Parents and students at some local schools such as Thorpe St Andrew High School, Sprowston High School and Sewell Park Academy, and regular readers of the education pages in the paper, know that many schools are considering changing format to become academies.

Eastern Daily Press: Heartsease Primary Academy has changed status in recent times.Heartsease Primary Academy has changed status in recent times. (Image: Archant)

The Open Academy, where GCSE grades are improving, and Hellesdon High School made this structural change some time ago. I'm writing this month about the principles behind that change. What does it mean for students?

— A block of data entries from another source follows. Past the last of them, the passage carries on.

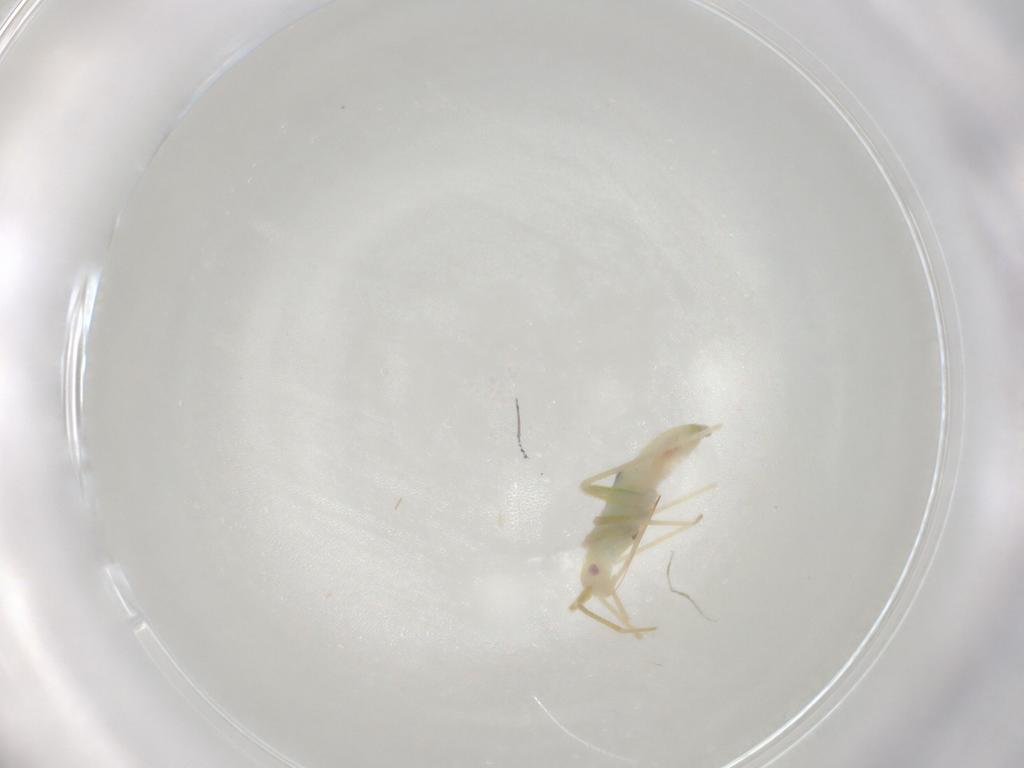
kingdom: Animalia
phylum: Arthropoda
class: Insecta
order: Hemiptera
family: Miridae
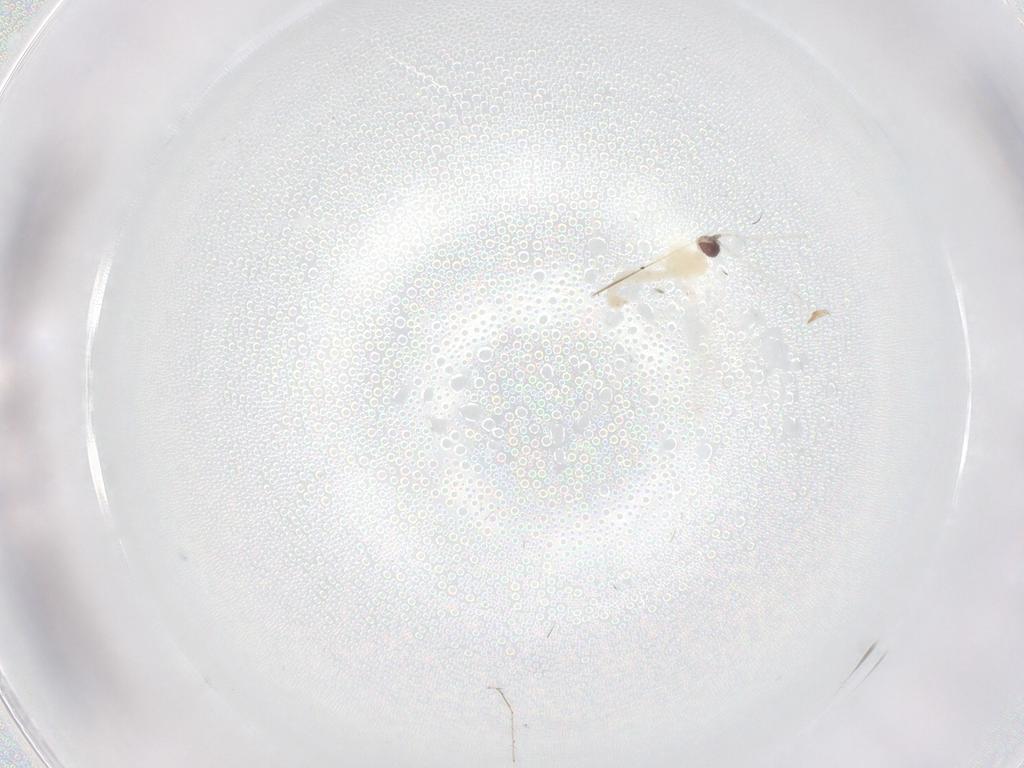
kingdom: Animalia
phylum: Arthropoda
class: Insecta
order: Diptera
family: Cecidomyiidae
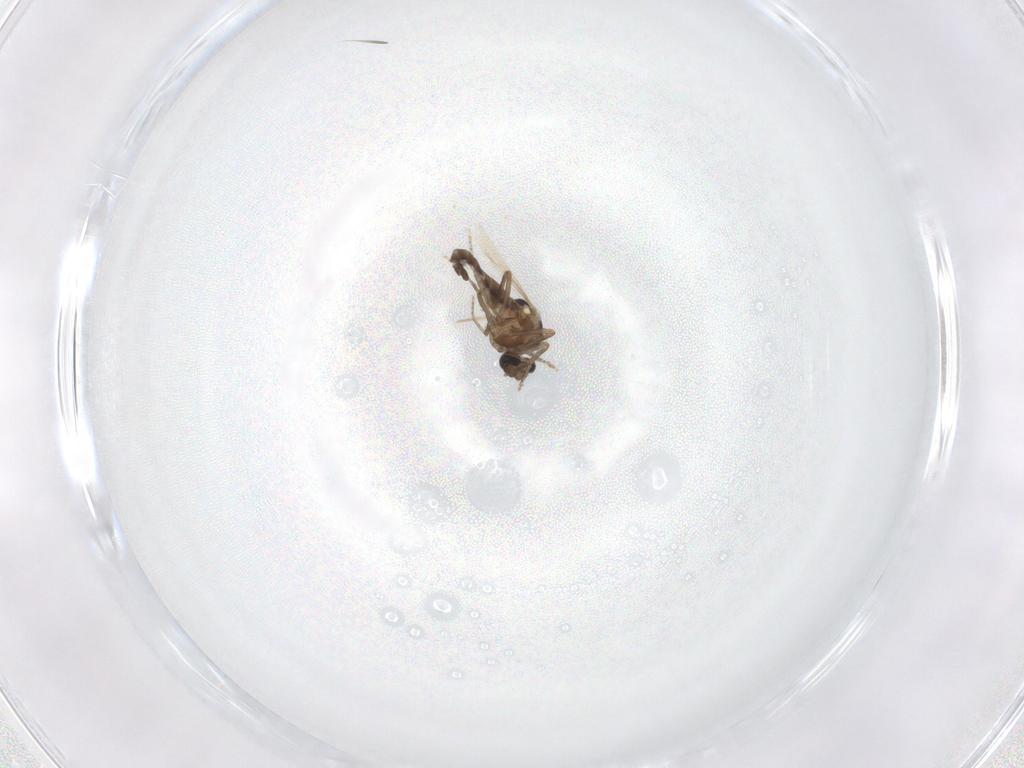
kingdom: Animalia
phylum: Arthropoda
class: Insecta
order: Diptera
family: Ceratopogonidae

A third of secondary schools in Norfolk need to improve. That's worse than elsewhere in England. That's not just a big number – it's real people. It's around 13,000 students who deserve better. They only get one chance at education, and if they are failed, they carry it with them through their life.

We do Norfolk children no service at all if we deny the need for change. I was schooled at Norfolk comprehensives myself and had dedicated, hardworking teachers in my own family.

I want to see all schools in north Norwich giving a decent education to our young people, and I will do all I can to help local schools improve.

I believe that converting to being an academy can help schools serve their students and the whole community better. Here's why.

First of all, being an academy is designed to give the headteacher and their team more control over their decisions and resources. They can be creative and innovative and practical. They can do what works and what will most help their students.

We can all agree across party lines that the academy programme has 'enabled schools to bring in dynamic teaching and leadership', as Labour MP Stephen Twigg wrote in the Daily Telegraph.

Secondly, that attitude can help the poorest students the most. Here is Stephen Twigg again, with whom I work closely in Parliament on youth employment: 'The effects have been notable.

'The Manchester Academy in Moss Side was one of the worst performing schools in the country. When it became an academy, only eight per cent of pupils got five good GCSEs. Now more than 80 per cent do.

'Or Mossbourne in Hackney, set up in an area known as 'the murder mile'. What was once a sink school, is now, for the third year in succession, in the top 10 best performing schools in the country.'

Thirdly, as Twigg shows, everyone can benefit: 'Mossbourne, combined with drive and leadership from the local authority, raised performance in all local schools – academies or not. Where once parents fought to get out of the local school system, they now fight to get in.'

The cross-party education select committee agreed in its 2015 report on academies: 'Whereas there were few if any alternatives to local authority oversight in the past, now a weak education authority knows that it must improve... Both academies and state maintained schools have a role to play in system-wide improvement by looking outwards and accepting challenge in order to ensure high quality education for all children.'

Fourthly, we should not be ideological about this issue. What matters is what works. That Parliamentary committee is quite right to say that 'for children, parents and the community it is the quality of education, not the status of the provider which is the measure of success.'

I was pretty struck by a headline in the Hornsey Journal a few years ago. It said: 'Campaigners: Hands off our failing school.'

Why would someone fight to keep a school failing? Why wouldn't we try everything that could give our kids a better chance?

Obviously, each school's circumstances might be different, and it is very important to win the support of the local community. School governors have to consider these decisions carefully, as community representatives. The interim board of Sewell Park College had to do so before it converted to become an academy and Sprowston High School governors are deliberating at the moment. As part of the community myself I wish them wisdom and vision in improving the school.

And I don't argue that every academy is perfect. The point is that emerging evidence suggests that sponsored academies can be an effective way of tackling sustained under-performance.

The local press analysed last year that 'overall, sponsored academies have improved.

'These were schools that were made into academies precisely because their performance was not good enough.'

The four Norfolk schools that were rated 'inadequate' before converting all improved.

Fifthly, there are some successful local schools which are becoming academies in order to improve even further. Thorpe St Andrew School, one of the best in the county, recently announced it will do this to work with other schools.

At Hellesdon High School, which became an academy in 2012 and of which I am a trustee, Ofsted said 'staff, teachers and governors are delighted by the school's accomplishments and have a passion to improve it further. Students are proud representatives of their school'.

The Open Academy is closing the gap with the national average, with 'strong leadership'.

And I was chair of governors at Heartsease Primary School as it considered becoming an academy. Their results were good, and have been sustained.

So, although the evidence is still fairly fresh, and no one size fits all, I support the principle of academies. Becoming an academy can help a school to improve.

We all want better schooling for our children. We should give academies a chance.